First of all, great article Mark ( Keeping Archives Alive: Resilience and Discovery on ATProto ). I have a degree in archival science and have been working on IT for archival institutions for quite a while now (https://vangarderen.net). You nailed the definition and distinction between record integrity and provenance. I love your forward thinking ideas about how AT Protocol and IPFS can be leveraged to support these requirements.

I live in Vancouver, Canada and am a member of the same co-working space as Boris. I’m currently in London for a conference (in midst of heatwave, hottest day on record since 1956). I will also attend https://dwebcamp.org and https://www.localfirstconf.com in Berlin as part of this trip where I expect the AT Proto community will be well represented.

I just finished speaking on a panel here about creating a resilient archives network for Palestinian academics and volunteers that are documenting war atrocities and cultural erasure.

I am advising on the technical architecture and AT Protocol and IPFS are in the mix. The intent is to make much of the collected digital media available publicly, out of the reach and control of US or other state & big tech interference, while also proving its integrity and provenance. However, the biggest blocker is that a portion of these collections need to remain private or accessible to a limited audience. Therefore, I am following the AT Proto Private Data Working Group closely. While encryption and/or private IPFS Clusters is one approach there is still a general mistrust of decentralized data storage. The other approach is to establish a closed peer-to-peer network of trusted nodes, using more traditional syncing/backup tools, run by trusted members of the community in geographically disperse locations (memory institutions and data centres are actively targeted for bombings).
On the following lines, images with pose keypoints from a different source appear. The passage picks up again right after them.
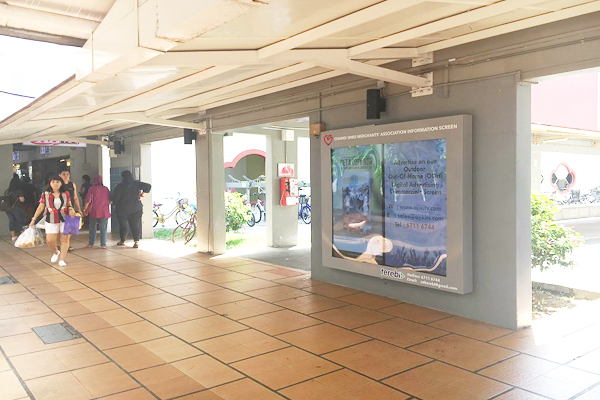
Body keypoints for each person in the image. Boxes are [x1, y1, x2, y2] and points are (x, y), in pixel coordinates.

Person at [29, 176, 76, 267]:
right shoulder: (45, 194)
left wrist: (71, 210)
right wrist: (33, 219)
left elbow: (69, 205)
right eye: (53, 182)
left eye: (57, 182)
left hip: (65, 218)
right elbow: (41, 207)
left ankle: (62, 259)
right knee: (50, 240)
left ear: (61, 183)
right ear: (50, 183)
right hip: (51, 218)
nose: (55, 184)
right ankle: (56, 251)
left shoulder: (66, 193)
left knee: (65, 239)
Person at [112, 170, 151, 248]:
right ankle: (136, 242)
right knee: (135, 225)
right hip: (136, 208)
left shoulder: (120, 186)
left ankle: (122, 240)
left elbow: (115, 198)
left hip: (123, 209)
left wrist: (114, 205)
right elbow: (148, 186)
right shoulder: (136, 184)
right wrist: (142, 195)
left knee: (123, 225)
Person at [84, 175, 111, 249]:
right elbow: (110, 199)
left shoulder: (91, 189)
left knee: (92, 227)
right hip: (104, 211)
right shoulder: (106, 189)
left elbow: (87, 200)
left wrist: (84, 210)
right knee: (103, 228)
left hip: (94, 211)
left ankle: (91, 243)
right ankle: (103, 244)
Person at [58, 168, 82, 251]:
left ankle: (66, 243)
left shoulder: (72, 185)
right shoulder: (58, 185)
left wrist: (79, 209)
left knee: (71, 228)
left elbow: (75, 198)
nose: (66, 176)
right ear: (59, 175)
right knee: (63, 228)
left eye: (67, 174)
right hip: (60, 210)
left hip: (70, 209)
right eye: (64, 174)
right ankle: (65, 245)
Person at [5, 174, 26, 240]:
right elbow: (21, 200)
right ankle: (23, 235)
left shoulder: (7, 191)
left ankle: (13, 236)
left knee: (11, 221)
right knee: (20, 221)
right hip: (16, 207)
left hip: (8, 208)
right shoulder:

As a decentralizationist, I’d really like to see an AT Protocol based solution become a viable option for this network. I look forward to more discussions and knowledge sharing to get there.
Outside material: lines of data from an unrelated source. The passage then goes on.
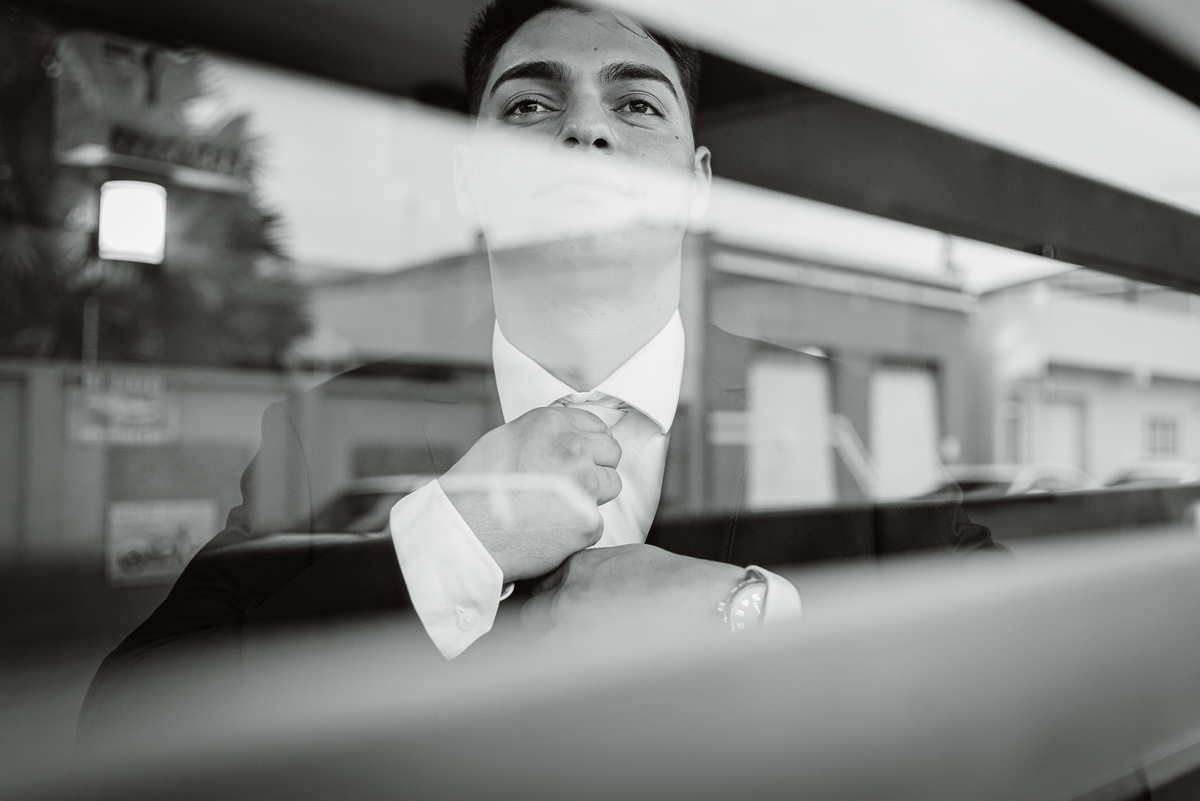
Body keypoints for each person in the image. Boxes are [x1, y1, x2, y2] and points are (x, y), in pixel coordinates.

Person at [82, 0, 996, 724]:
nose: (585, 130)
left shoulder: (838, 413)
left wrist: (753, 615)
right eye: (530, 105)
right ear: (469, 179)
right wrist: (452, 541)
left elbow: (1018, 636)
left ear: (699, 186)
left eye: (636, 104)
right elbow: (132, 721)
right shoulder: (322, 432)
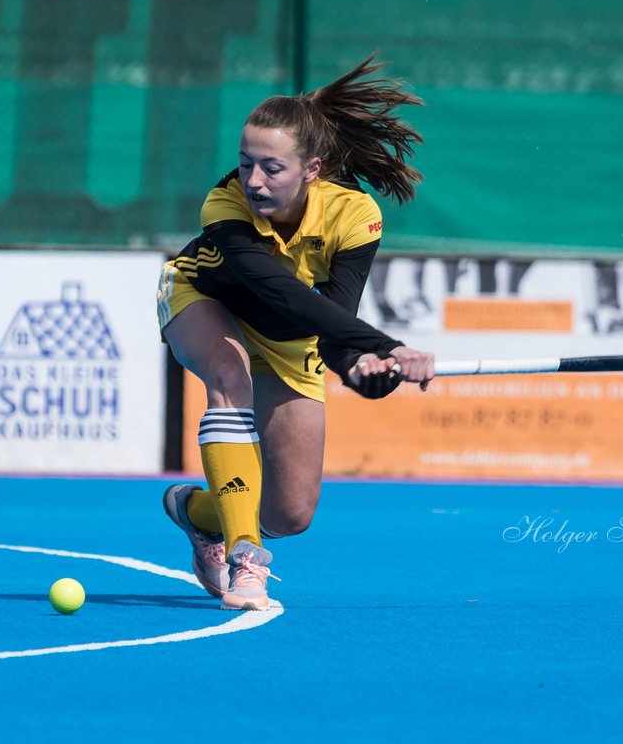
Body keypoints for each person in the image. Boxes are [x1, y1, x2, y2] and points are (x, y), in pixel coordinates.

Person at [155, 55, 436, 610]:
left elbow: (330, 323)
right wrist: (385, 345)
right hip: (205, 300)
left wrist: (363, 370)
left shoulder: (355, 216)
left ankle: (195, 511)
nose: (253, 180)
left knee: (290, 513)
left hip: (288, 340)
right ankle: (245, 560)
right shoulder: (226, 203)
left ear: (312, 168)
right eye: (245, 163)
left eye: (271, 168)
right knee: (228, 374)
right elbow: (278, 293)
I should also point out that I believe AT Protocol can be used to create public, integrity-preserving provenance audit trails for AI inference and training, a separate but related topic.

1 Like

Yeah, totally-- i like to think of Atproto and IPFS mainnet as “nonrepudiable publication mechanisms”-- even if the actual pre-image is behind authN, anyone who has it can prove you published a pointer (via CID) to that preimage at a point in time, and that pointer passed through the relay and got indexed by everyone indexing that event stream/DAG. so it’s not for everyone, it’s as public as publishing to github in a lot of ways.

all that said, one of my personal hopes with DASL is that it could compose with the “blobstore” built into every PDS, such that some people might make “beefy PDSs” with per-user metering/billing and unlimited DASL storage, which would allow some did:plcs (institutional/archival ones) to broadcast their content over atproto (in various lexica, ideally) and thus deliberately create that nonrepudiable publication record, such that other could restore the preimages/blobs behind those CIDs later…

1 Like

Awesome write-up @maboa.bsky.social!

I’m chomping at the bit on so many of the ideas that you outline in your post, and there are a few things that we’re working on in Roundabout that relate directly to this question of provenance in a big way.

Much more to say and so little time to say it, but I just wanted to acknowledge the really great write-up! Thanks, and looking forward to what threads you pull on here!